Este último inciso é mais recente, pois foi introduzido pela Lei 13.488, de 6/10/2017, promulgada no último dia em que seriam permitidas alterações das normas para as eleições de 2018.
Para deixar mais claro o vale tudo, o parágrafo 2º desse artigo afirma que “são permitidos o pedido de apoio político e a divulgação da pré-candidatura, das ações políticas desenvolvidas e das que se pretende desenvolver”. Salta os olhos que esse jabuti foi introduzido para dar cobertura a uma situação de fato. Os antigos “postulantes à candidatura“ já estavam desenvolvendo propaganda eleitoral, motivo pelo qual passaram a ser designados como “pré-candidatos”, figurando esse “pré” como um salvo-conduto perante a legislação então vigente.
Uma vez feito o furo na barragem, é impossível evitar o seu desmoronamento. Quem tiver alguma dúvida veja o vídeo “O Brasil feliz de novo”, no qual o ex-presidente Lula, apenas com o cuidado de não usar o vocábulo proibido “voto”, lança sua candidatura à Presidência da República. Esse mesmo candidato, mesmo preso (e o primeiro tratamento privilegiado que lhe foi dado escancarou as portas para todos os demais), agora será comentarista dos jogos da Copa do Mundo. Evidentemente, o futebol, aí, entrará como Pilatos no Credo.
Vale a pena transcrever um texto do professor George Melão, consagrado especialista na matéria, em seu livro Os segredos do Marketing Político, p. 52: “O partido não pode transformar a inserção publicitária partidária em propaganda eleitoral para determinado(s) político(s) sob pena de sofrer processo por propaganda eleitoral antecipada ou extemporânea, ou seja, os feitos e realizações divulgadas devem ser do partido e não do político”. “Mas também pode ser utilizada para divulgar breves mensagens de dirigentes do Partido, que serão candidatos num futuro próximo”. Ou seja: há sempre um meio, mais ou menos sutil, para contornar proibições.

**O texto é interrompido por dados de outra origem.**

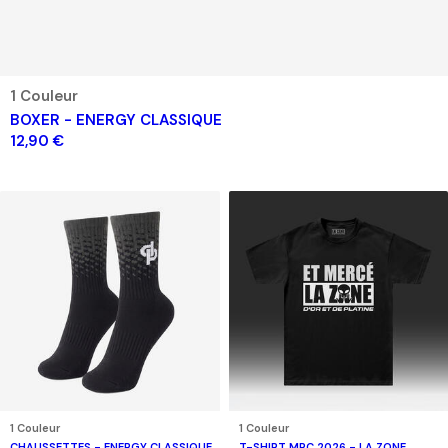
1 Couleur
BOXER - ENERGY CLASSIQUE
12,90 €
1 Couleur
1 Couleur
CHAUSSETTES - ENERGY CLASSIQUE
T-SHIRT MRC 2026 - LA ZONE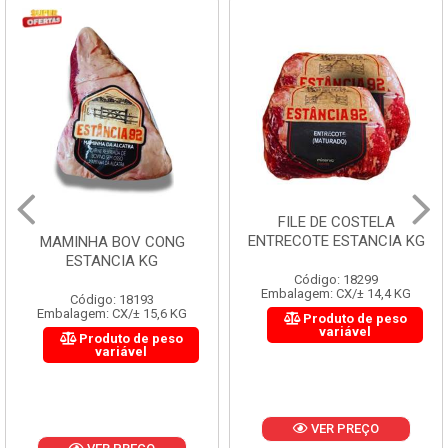
FILE DE COSTELA
ENTRECOTE ESTANCIA KG
MAMINHA BOV CONG
ESTANCIA KG
Código: 18299
Embalagem: CX/± 14,4 KG
Código: 18193
Embalagem: CX/± 15,6 KG
Produto de peso
variável
Produto de peso
variável
VER PREÇO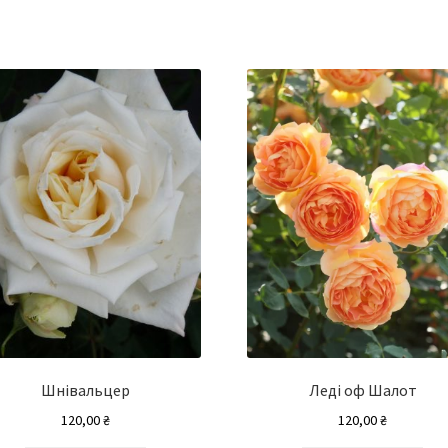
Шнівальцер
Леді оф Шалот
120,00
₴
120,00
₴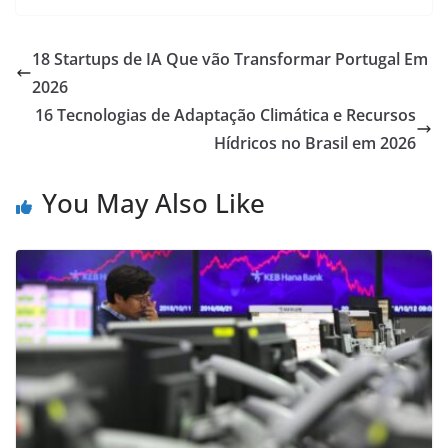
18 Startups de IA Que vão Transformar Portugal Em
2026
16 Tecnologias de Adaptação Climática e Recursos
Hídricos no Brasil em 2026
You May Also Like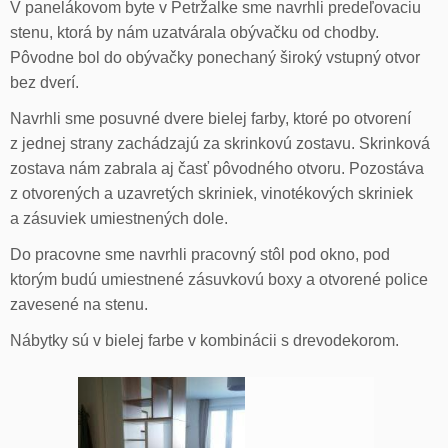
V panelákovom byte v Petržalke sme navrhli predeľovaciu
stenu, ktorá by nám uzatvárala obývačku od chodby.
Pôvodne bol do obývačky ponechaný široký vstupný otvor
bez dverí.
Navrhli sme posuvné dvere bielej farby, ktoré po otvorení
z jednej strany zachádzajú za skrinkovú zostavu. Skrinková
zostava nám zabrala aj časť pôvodného otvoru. Pozostáva
z otvorených a uzavretých skriniek, vinotékových skriniek
a zásuviek umiestnených dole.
Do pracovne sme navrhli pracovný stôl pod okno, pod
ktorým budú umiestnené zásuvkovú boxy a otvorené police
zavesené na stenu.
Nábytky sú v bielej farbe v kombinácii s drevodekorom.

Qualquer denúncia terá que ser submetida ao crivo do Poder Judiciário, cuja cúpula está enfraquecida por um déficit de credibilidade, em face do patente “decisionismo” e da escandalosa facciosidade. Os debates travados no STF sobre a questão da condução coercitiva mostram bem esse estado de coisas. A decisão adotada foi no sentido da ligeira inconstitucionalidade dessa prática, que passa a ser declarada apenas para efeitos futuros. Ou seja: não era, mas fica sendo. “Honi soit qui mal y pense”.
*Adilson Abreu Dallari é professor titular de Direito Administrativo pela PUC-SP e consultor jurídico.